Solarism is a contemporary philosophical movement that interprets the evolution of human civilizations through their relationship with energy, and proposes that the transition toward the massive, democratic, and regenerative use of solar energy can open the path toward a new stage of humanity that is more balanced, sustainable, and cooperative.
More than a simple defense of renewable energies, Solarism proposes an ethical, cultural, economic, and political transformation of civilization. It is based on the idea that every social structure — from ancient empires to modern economies — has been shaped by the dominant energy source of its time. Just as coal drove the Industrial Revolution and oil reshaped global geopolitics, the expansion of solar energy could reconfigure the relationships between power, technology, nature, and community.
Solarism argues that the Sun represents a universal, abundant, and distributed source of energy, capable of reducing the historical dynamics of concentration, dependency, and extractivism that characterized fossil-fuel-based models. Therefore, it advocates for decentralized, resilient, and socially participatory energy systems, where technology serves ecological regeneration and collective well-being.

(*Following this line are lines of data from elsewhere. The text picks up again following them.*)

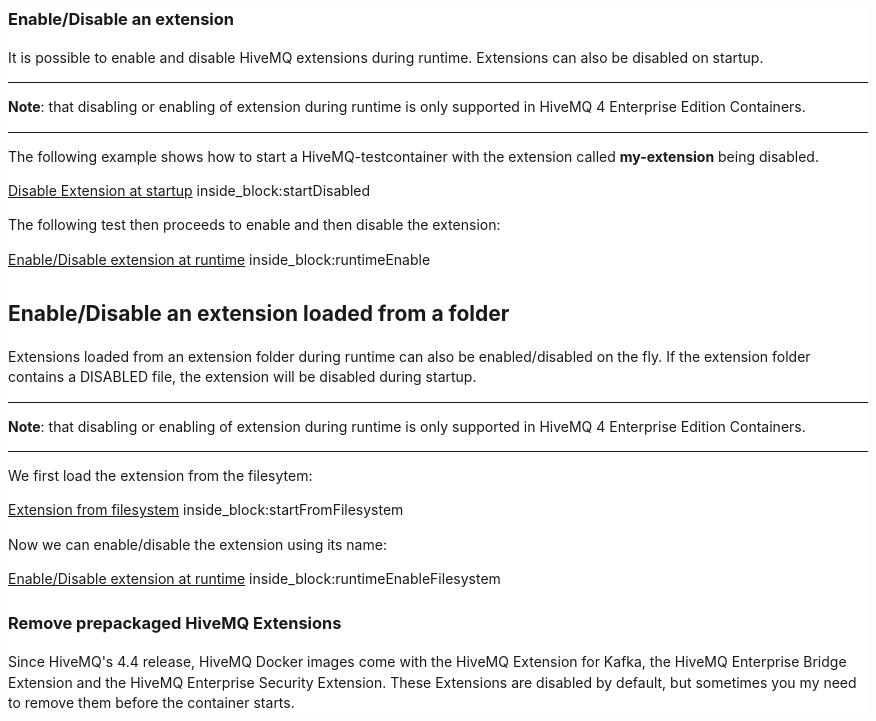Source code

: ### Enable/Disable an extension

It is possible to enable and disable HiveMQ extensions during runtime. Extensions can also be disabled on startup.

---
**Note**: that disabling or enabling of extension during runtime is only supported in HiveMQ 4 Enterprise Edition Containers.

---

The following example shows how to start a HiveMQ-testcontainer with the extension called **my-extension** being disabled.



[Disable Extension at startup](../../modules/hivemq/src/test/java/org/testcontainers/hivemq/docs/DemoDisableExtensionsIT.java) inside_block:startDisabled


The following test then proceeds to enable and then disable the extension:


[Enable/Disable extension at runtime](../../modules/hivemq/src/test/java/org/testcontainers/hivemq/docs/DemoDisableExtensionsIT.java) inside_block:runtimeEnable


## Enable/Disable an extension loaded from a folder

Extensions loaded from an extension folder during runtime can also be enabled/disabled on the fly.
If the extension folder contains a DISABLED file, the extension will be disabled during startup.

---
**Note**: that disabling or enabling of extension during runtime is only supported in HiveMQ 4 Enterprise Edition Containers.

---

We first load the extension from the filesytem:

[Extension from filesystem](../../modules/hivemq/src/test/java/org/testcontainers/hivemq/docs/DemoDisableExtensionsIT.java) inside_block:startFromFilesystem


Now we can enable/disable the extension using its name:


[Enable/Disable extension at runtime](../../modules/hivemq/src/test/java/org/testcontainers/hivemq/docs/DemoDisableExtensionsIT.java) inside_block:runtimeEnableFilesystem


### Remove prepackaged HiveMQ Extensions

Since HiveMQ's 4.4 release, HiveMQ Docker images come with the HiveMQ Extension for Kafka, the HiveMQ Enterprise Bridge Extension
and the HiveMQ Enterprise Security Extension.
These Extensions are disabled by default, but sometimes you my need to remove them before the container starts.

As a philosophy, Solarism supports:
the energy sovereignty of communities;
the democratization of access to energy;
the harmonious integration between technology and nature;
distributive justice within the ecological transition;
and an ethic of cooperation based on the planet’s biophysical limits.
Solarism does not promise an automatic utopia, nor does it believe that technology alone will solve human contradictions. It recognizes that every energy transition involves economic disputes, political challenges, and social tensions. For this reason, it insists that the real transformation does not consist merely of replacing fossil fuels with solar panels, but in deciding what kind of civilization we will build around this new energy.
In essence, Solarism proposes that the future of humanity will depend on its capacity to learn how to live under a different logic: one less based on unlimited accumulation and more oriented toward regeneration, cooperation, and balance with the Earth.